Generating Synthetic Data with Formal Privacy Guarantees: State of the Art and the Road Ahead
Schlegel, Viktor, Bharath, Anil A, Zhao, Zilong, Yee, Kevin
Privacy-preserving synthetic data offers a promising solution to harness segregated data in high-stakes domains where information is compartmentalized for regulatory, privacy, or institutional reasons. This survey provides a comprehensive framework for understanding the landscape of privacy-preserving synthetic data, presenting the theoretical foundations of generative models and differential privacy followed by a review of state-of-the-art methods across tabular data, images, and text. Our synthesis of evaluation approaches highlights the fundamental trade-off between utility for down-stream tasks and privacy guarantees, while identifying critical research gaps: the lack of realistic benchmarks representing specialized domains and insufficient empirical evaluations required to contextualise formal guarantees.

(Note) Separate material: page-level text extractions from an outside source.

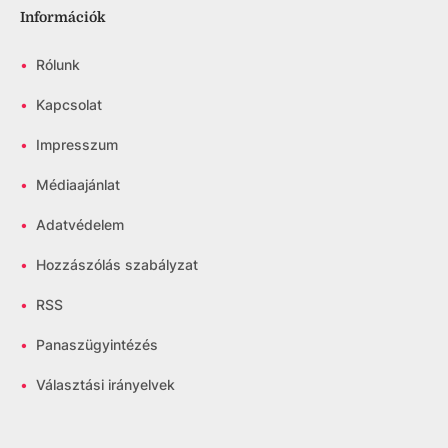
Információk
•
Rólunk
•
Kapcsolat
•
Impresszum
•
Médiaajánlat
•
Adatvédelem
•
Hozzászólás szabályzat
•
RSS
•
Panaszügyintézés
•
Választási irányelvek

Through empirical analysis of four leading methods on five real-world datasets from specialized domains, we demonstrate significant performance degradation under realistic privacy constraints ($\epsilon \leq 4$), revealing a substantial gap between results reported on general domain benchmarks and performance on domain-specific data. %Our findings highlight key challenges including unaccounted privacy leakage, insufficient empirical verification of formal guarantees, and a critical deficit of realistic benchmarks. These challenges underscore the need for robust evaluation frameworks, standardized benchmarks for specialized domains, and improved techniques to address the unique requirements of privacy-sensitive fields such that this technology can deliver on its considerable potential.